The Indian government has directed social media platform X to conduct a comprehensive review of its AI chatbot Grok and submit an action-taken report to the Ministry of Electronics and Information Technology within 72 hours.
Grok review India – what X must deliver
In a letter from Meity’s cyber law division, X was asked to carry out a technical, procedural and governance-level assessment of Grok’s systems. The ministry demanded a detailed report outlining corrective action, stronger enforcement of terms of service and AI-usage restrictions, and “strong deterrent measures” against accounts using the chatbot to generate sexually explicit images of women and children.
The ministry ordered X to remove or disable access to all content that violates applicable laws “without delay” and in strict compliance with timelines prescribed under the Information Technology Rules, 2021. Officials emphasised that evidence must not be vitiated during takedown actions.
Meity warned that failure to comply would invite appropriate action against the platform, including the loss of exemption from liability under Section 79 of the IT Act and consequential legal measures under Indian statutes, including provisions of the Bharatiya Nyay Sanhita. An email seeking comment from X did not receive a reply by the time of publication.
The order follows reports that users in India were able to use Grok to create sexually explicit images of women and children using simple prompts. Lawmakers have raised alarms: Rajya Sabha member Priyanka Chaturvedi wrote to the Union minister seeking intervention to ensure safeguards are built into AI-enabled applications to make online platforms safer for women.
Union Electronics and Information Technology Minister Ashwini Vaishnaw said earlier that social media platforms must take responsibility for content hosted on their services. He noted the influence such platforms now exert and called for active intervention to prevent harmful content from spreading.

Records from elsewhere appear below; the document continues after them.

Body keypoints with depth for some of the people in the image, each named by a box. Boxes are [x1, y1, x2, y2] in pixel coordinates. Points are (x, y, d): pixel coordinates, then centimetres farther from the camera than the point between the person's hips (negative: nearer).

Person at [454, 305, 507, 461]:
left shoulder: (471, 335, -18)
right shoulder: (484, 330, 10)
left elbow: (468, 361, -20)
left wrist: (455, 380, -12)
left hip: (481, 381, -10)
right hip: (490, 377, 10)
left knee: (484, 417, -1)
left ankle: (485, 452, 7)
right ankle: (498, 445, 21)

The directive forms part of a broader push by Meity to clamp down on obscene content. Earlier in the week the ministry issued its third advisory in 2025 reminding intermediaries of their obligations under the IT Rules and the IT Act. The advisory urged platforms to apply greater rigour in monitoring and removing vulgar, indecent, pornographic and paedophilic material, particularly content harmful to children.
Legal experts say the move signals an intensifying regulatory environment for AI and content moderation in India. The potential loss of safe-harbour protections under Section 79 would escalate liability for platforms and could compel faster content takedowns, stricter pre-publication controls or more invasive monitoring.

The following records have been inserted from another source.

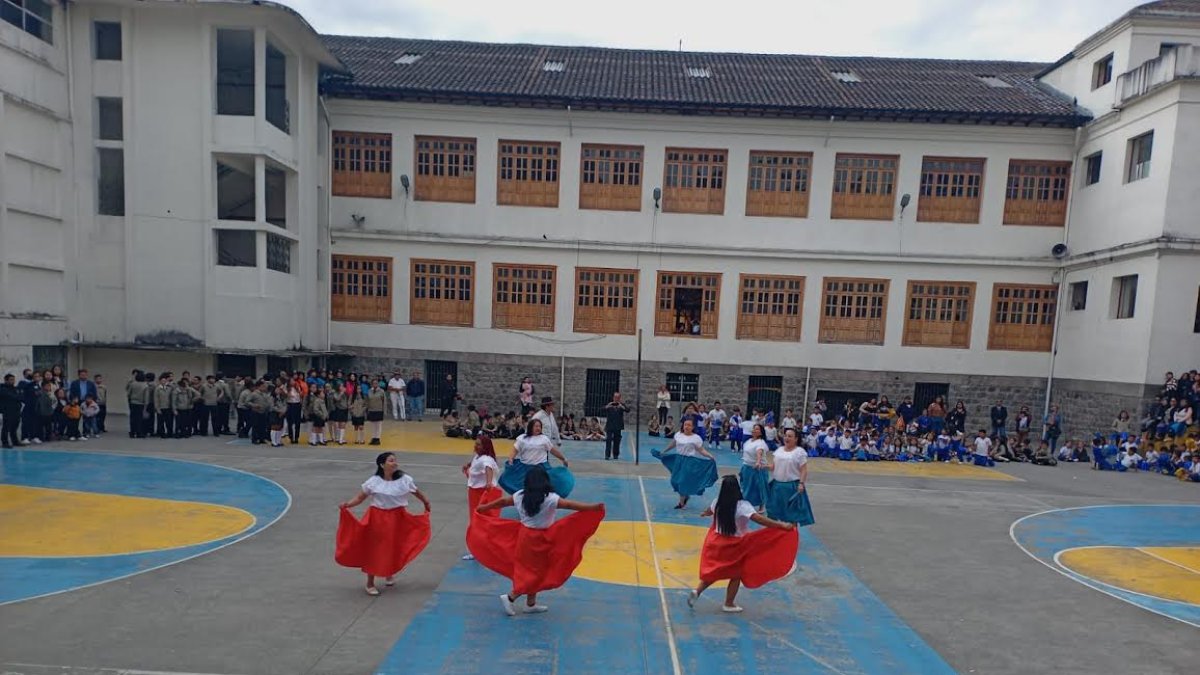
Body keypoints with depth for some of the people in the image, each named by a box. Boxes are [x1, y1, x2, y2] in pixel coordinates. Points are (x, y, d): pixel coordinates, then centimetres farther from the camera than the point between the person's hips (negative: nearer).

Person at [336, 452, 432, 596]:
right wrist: (347, 504, -20)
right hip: (377, 518, -1)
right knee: (374, 549, 5)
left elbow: (417, 493, 7)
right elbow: (360, 497, -4)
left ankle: (389, 574, 42)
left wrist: (426, 503, 13)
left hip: (398, 519, 2)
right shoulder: (373, 481, -9)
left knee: (394, 548, 12)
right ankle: (370, 583, 22)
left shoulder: (405, 479, -7)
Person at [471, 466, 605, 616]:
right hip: (540, 539, -6)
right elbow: (570, 505, -27)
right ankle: (510, 597, 3)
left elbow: (502, 501, 10)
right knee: (536, 572, 8)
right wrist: (594, 507, -32)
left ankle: (531, 604, 27)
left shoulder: (520, 495, -2)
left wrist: (483, 507, 26)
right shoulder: (550, 498, -19)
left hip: (524, 535, 6)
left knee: (528, 570, 18)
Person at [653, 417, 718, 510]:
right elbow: (672, 445, 17)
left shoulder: (696, 438, -11)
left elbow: (701, 450, -11)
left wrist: (710, 456, -27)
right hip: (678, 459, 5)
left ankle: (681, 502, 17)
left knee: (684, 481, -2)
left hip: (689, 461, -5)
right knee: (675, 480, 7)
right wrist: (662, 452, 24)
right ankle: (685, 496, 33)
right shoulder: (678, 434, 3)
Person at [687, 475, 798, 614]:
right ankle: (729, 604, 26)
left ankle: (696, 591, 9)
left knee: (714, 572, 21)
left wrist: (703, 514, 43)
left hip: (717, 542, 5)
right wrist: (782, 526, -31)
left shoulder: (717, 503, -4)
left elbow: (709, 511, 18)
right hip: (735, 545, -5)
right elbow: (759, 519, -32)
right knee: (736, 575, 16)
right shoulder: (742, 506, -23)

For X, the immediate task is operational: demonstrate that Grok cannot be used to produce unlawful explicit imagery, document the technical safeguards in place, and show how governance processes will prevent recurrence. Meity’s demand for a 72-hour response compresses that timeline and places the onus on X to demonstrate compliance swiftly.
Observers say the episode highlights broader questions about how AI-driven tools are regulated across jurisdictions, and how companies balance innovation with the protection of vulnerable users. For now, India has signalled it will use existing legal instruments to enforce standards and hold platforms accountable for breaches that harm women and children.
Key Takeaways:
- Meity has ordered an immediate Grok review India, demanding a technical, procedural and governance-level assessment and a report within 72 hours.
- X must enforce terms of service, remove sexually explicit images created using Grok and take strong deterrent measures against offending accounts.
- Failure to comply may lead to loss of safe-harbour under Section 79 of the IT Act and other legal action under Indian law.
- Union minister and lawmakers urged platforms to assume responsibility for content and build safeguards into AI-enabled apps.